Memorial Day weekend is just days away, and visitors from all over will take to the waters of Lake Shasta.
But with the lack of wet weather this past winter, the water levels are 30 feet lower than it was last year on this day.
Officials told us that they anticipate that the water level on the lake will be 40 feet down by Memorial Day.
As the months are heating up, the water in the Shasta Lake Reservoir has been dipping a half a foot each day.
In typical years, this would be a normal occurrence--winter rainfalls bring water in, providing enough to release for irrigation and other needs.
But in a dry year like the one we're having, it leaves some cause for concern.
"It's the math. We don't have a lot coming in, and we're releasing a whole lot more,” said Shasta Dam spokesperson Sheri Harral.
It's only May, but Lake Shasta is already over 37 feet down, and is 77% full.
During the summer months, the lake is a popular destination for boaters, swimmers, and others looking to enjoy a day by the lake.
With less water, they have more obstacles to worry about.
"There's less area to operate your boat in, obviously you have to go around things you wouldn't have to go around in high water," said visitor Ronald Trautwein.
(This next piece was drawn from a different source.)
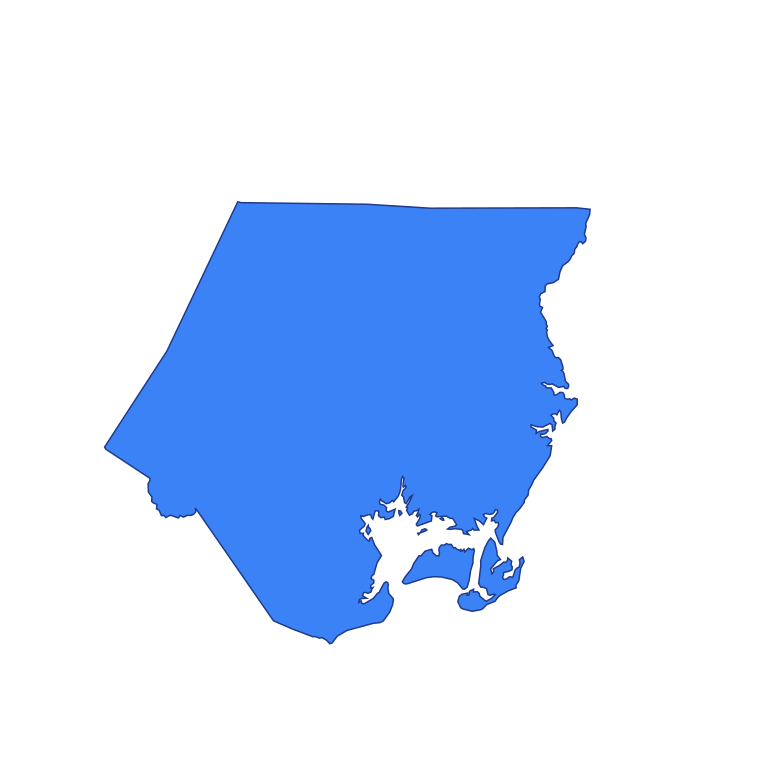 outline of Lamu West, Coast, Kenya, rotated 33°
{"feature_id": "3690345B28138832354018", "entity_name": "Lamu West", "entity_type": "district", "adm_level": 2, "iso_a3": "KEN", "parent_name": "Kenya", "parent_adm1": "Coast", "projection": "equal_earth", "projection_center": [40.664, -2.131], "detail": "fine", "context": "isolated", "style": "filled", "palette": "blue", "viewbox_px": 768, "rotation_deg": 33, "n_neighbors": 0, "source": "geoboundaries", "source_scale": "gbopen_adm2", "svg_char_len": 6177}
<svg xmlns="http://www.w3.org/2000/svg" viewBox="0 0 768 768"><g transform="rotate(33 384 384)"><path d="M462.0,634.7L464.1,633.2L468.2,632.3L470.3,630.4L475.5,630.2L479.9,631.4L481.5,629.4L482.2,620.6L487.3,610.7L505.3,590.6L510.6,586.3L512.5,582.9L513.0,572.0L511.5,564.7L509.7,560.3L508.4,558.9L502.2,557.2L498.2,552.8L496.9,549.9L495.2,548.6L493.4,548.8L492.5,550.8L493.1,559.2L493.7,561.5L492.5,562.9L491.9,569.5L487.1,579.1L484.7,580.0L482.8,578.3L481.8,580.8L480.9,578.3L481.7,576.4L486.2,573.1L481.3,573.3L480.5,570.1L482.2,568.8L484.4,568.4L486.4,565.5L485.5,562.6L485.6,560.6L483.9,562.3L482.6,560.0L483.8,556.5L482.4,554.1L479.1,554.3L478.3,551.7L479.1,549.1L475.6,537.8L475.3,529.2L463.5,523.9L457.3,519.4L456.1,521.3L457.2,523.7L455.2,524.0L451.1,523.0L448.9,522.2L448.0,520.4L445.2,522.3L443.1,519.9L444.9,513.8L444.2,511.3L438.2,509.2L436.3,507.1L438.9,506.3L442.4,501.8L444.4,501.0L446.1,502.8L448.3,503.5L445.7,495.1L448.9,493.4L451.0,497.4L454.0,497.9L456.8,495.5L458.8,497.0L461.9,493.9L463.9,489.9L461.5,482.9L457.3,489.0L454.9,489.3L453.5,486.3L450.0,485.6L446.1,486.9L444.4,485.4L443.6,482.6L445.6,483.2L451.1,483.1L453.4,480.6L454.6,476.9L456.3,477.4L457.0,470.7L456.4,467.1L455.4,463.7L450.6,454.4L450.0,451.4L452.2,452.3L455.1,458.7L456.4,460.0L457.3,457.3L458.6,458.1L458.7,460.4L458.0,462.6L459.5,467.7L461.9,468.1L465.8,472.3L467.7,472.3L467.4,464.2L468.4,462.1L469.5,468.8L469.7,475.2L471.2,474.9L471.8,477.7L476.8,480.2L478.5,477.5L478.3,474.3L480.1,472.9L481.4,470.0L482.4,472.9L482.8,476.7L484.6,477.1L484.6,474.1L486.1,474.2L487.3,477.8L487.4,484.0L489.3,484.9L498.3,473.1L496.0,468.4L493.5,468.4L494.5,465.1L496.5,463.4L498.6,463.4L499.2,466.5L500.8,466.5L508.1,460.9L512.7,460.6L515.0,459.3L521.5,462.4L521.0,464.5L517.4,468.0L516.3,471.0L518.4,470.1L522.2,466.8L528.3,463.7L530.4,464.3L532.1,466.2L537.5,464.0L533.4,462.9L536.7,459.1L537.2,456.8L539.1,457.5L543.2,454.7L539.0,452.4L532.9,447.6L538.6,446.9L544.0,447.8L543.3,440.5L540.9,440.8L538.4,439.4L539.7,437.4L543.8,435.6L545.7,433.8L546.3,431.0L545.8,428.6L547.9,428.0L549.1,429.7L548.8,436.1L547.5,437.8L548.7,440.3L550.7,438.2L553.0,439.6L555.1,437.9L557.0,440.0L557.2,443.2L556.6,445.6L558.3,447.8L566.5,453.7L568.9,454.8L570.8,454.0L567.3,447.8L565.8,430.7L564.8,425.6L564.7,419.7L565.7,414.9L566.1,407.0L564.9,404.6L565.4,398.9L563.0,394.0L562.8,388.4L561.9,383.2L562.7,367.3L562.4,353.6L558.2,344.4L554.7,346.7L555.4,340.0L553.9,338.8L551.9,339.8L549.2,339.2L546.1,342.6L544.0,342.8L542.6,340.7L544.8,339.6L546.3,337.8L547.2,334.2L546.2,332.8L540.1,339.3L538.4,342.5L537.1,339.6L530.6,340.0L529.6,338.2L535.9,336.3L540.7,333.6L544.6,326.7L547.2,326.7L551.1,331.6L552.0,328.8L550.4,326.3L549.6,323.1L546.6,322.4L544.9,320.3L541.0,319.3L542.0,317.1L543.9,315.6L545.8,315.7L545.4,310.5L547.5,311.1L551.5,316.3L555.2,319.5L556.2,317.4L555.7,313.7L555.9,305.6L557.4,296.3L554.4,291.5L551.3,292.1L549.7,295.4L548.0,295.2L545.8,297.1L543.2,297.5L541.1,294.9L538.6,293.8L536.1,295.2L534.5,299.4L532.5,300.6L531.0,298.5L526.3,296.2L522.3,298.8L520.6,297.6L518.1,298.2L515.6,297.7L517.7,295.2L520.8,295.2L523.3,294.1L524.9,292.3L532.2,291.8L536.2,288.0L538.4,289.0L540.4,287.7L540.2,285.4L538.8,283.7L534.6,282.8L529.6,277.5L527.2,276.0L525.2,276.1L526.1,274.2L524.5,272.0L518.9,267.4L515.7,266.8L513.8,268.4L511.9,268.1L506.5,264.3L502.1,263.8L504.9,259.7L498.7,257.5L495.3,255.4L492.3,252.3L491.5,249.7L489.8,249.3L489.6,246.7L487.6,245.5L486.2,243.4L476.2,238.5L475.3,233.5L472.2,233.8L470.9,232.4L469.0,227.9L466.8,226.4L466.3,223.1L468.7,218.7L465.9,214.1L466.2,211.3L470.9,206.6L473.3,201.1L470.5,194.1L469.4,187.7L471.8,181.0L472.1,177.8L471.6,174.3L472.3,171.0L470.5,166.5L471.0,164.1L470.2,161.0L470.4,158.2L472.2,157.3L474.1,158.2L475.0,156.0L475.0,153.8L473.8,151.5L470.5,149.2L467.8,141.9L465.8,139.7L464.2,130.0L461.7,125.2L449.5,131.4L327.0,211.4L271.5,242.7L165.3,309.8L162.1,310.8L184.0,474.7L184.0,589.1L186.0,590.2L239.0,590.6L240.3,592.3L240.4,596.0L245.2,602.9L250.9,605.2L253.1,609.0L255.3,609.4L259.1,608.6L261.2,612.6L264.0,612.3L269.1,615.6L271.2,613.9L273.7,614.9L275.3,611.8L276.9,610.1L284.1,608.5L284.6,608.2L284.5,605.5L288.3,604.8L289.8,602.8L289.8,601.9L294.1,598.9L295.4,596.5L295.7,593.7L293.8,591.3L294.6,591.2L420.3,642.8L441.1,639.3L462.0,634.7ZM552.9,480.4L550.6,474.7L548.9,473.2L548.0,475.1L544.3,475.7L543.1,480.9L541.1,479.1L540.4,481.6L539.3,482.6L538.5,480.3L538.2,482.2L534.8,482.9L532.9,482.4L531.5,483.6L527.7,481.9L525.8,483.3L523.4,483.8L521.9,486.6L519.8,487.8L519.4,491.0L520.5,493.5L522.5,495.4L523.7,498.3L521.5,499.6L516.8,498.9L514.0,496.6L509.5,501.8L508.6,508.2L506.9,509.0L506.7,518.3L507.8,524.1L506.8,534.4L507.1,539.8L508.9,540.5L510.8,540.1L512.6,538.6L524.9,523.5L530.7,518.5L537.0,514.7L547.7,510.8L553.9,510.6L561.5,513.0L563.3,512.3L564.4,509.1L562.4,502.4L558.0,492.6L556.2,486.0L552.9,480.4ZM604.3,481.5L604.2,475.5L599.1,464.3L598.1,456.5L594.5,453.5L593.2,457.6L595.7,460.2L597.1,464.0L595.8,466.0L595.3,468.4L597.2,475.7L594.2,477.4L592.9,480.9L591.1,482.6L588.8,481.7L588.3,479.2L587.0,477.1L591.1,472.6L592.5,469.9L591.2,467.6L589.0,466.4L587.6,463.1L582.6,462.5L583.7,464.8L583.4,467.1L581.4,468.1L579.6,473.5L576.3,479.5L578.3,481.8L578.0,484.5L574.1,481.0L575.5,470.5L577.3,467.8L571.8,465.8L570.1,463.1L563.0,456.3L557.4,455.1L557.0,458.3L557.7,466.4L561.3,479.5L564.2,483.7L572.0,499.7L575.7,501.7L577.3,500.6L581.4,499.8L586.0,504.0L588.2,503.4L590.2,500.7L592.0,500.0L590.9,505.4L587.9,510.7L580.0,509.8L577.9,507.8L575.4,507.3L572.3,509.8L570.9,507.3L568.7,511.1L570.2,514.5L568.8,515.8L568.0,513.8L563.8,518.0L562.8,521.0L564.4,526.3L570.1,529.8L572.3,529.8L581.7,526.6L587.8,520.9L589.2,518.7L590.3,513.0L595.4,505.9L595.8,500.3L596.6,498.0L600.4,490.5L605.9,482.8L604.3,481.5ZM452.7,518.8L452.8,514.1L450.8,512.8L449.1,512.6L447.8,511.1L447.7,513.2L449.0,517.1L452.7,518.8ZM495.4,489.2L498.4,485.3L499.5,483.1L497.3,483.0L495.3,485.6L495.4,489.2ZM469.4,482.6L467.1,481.5L465.4,482.1L466.5,483.9L468.9,485.7L469.4,482.6ZM507.2,466.4L508.3,465.6L507.0,464.5L505.5,464.7L504.5,466.3L507.2,466.4ZM495.4,489.2L493.6,490.8L495.0,491.6L495.4,489.2Z" fill="#3b82f6" stroke="#1e3a8a" stroke-width="1.5"/></g></svg>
Those familiar with the lake are aware of its cyclical nature, and having empty space is important.
"What people also need to remember--first and foremost for this reservoir flood control is our number one priority. And then of course our water needs. So we need to make sure we have that empty space to hold all the storms,” said Harral.
It's estimated that the water levels will be 60 feet down by the Fourth of July, and 100 feet down by Labor Day.
This is similar to the levels we experienced back in 2009, which was luckily followed by a wet season in 2010.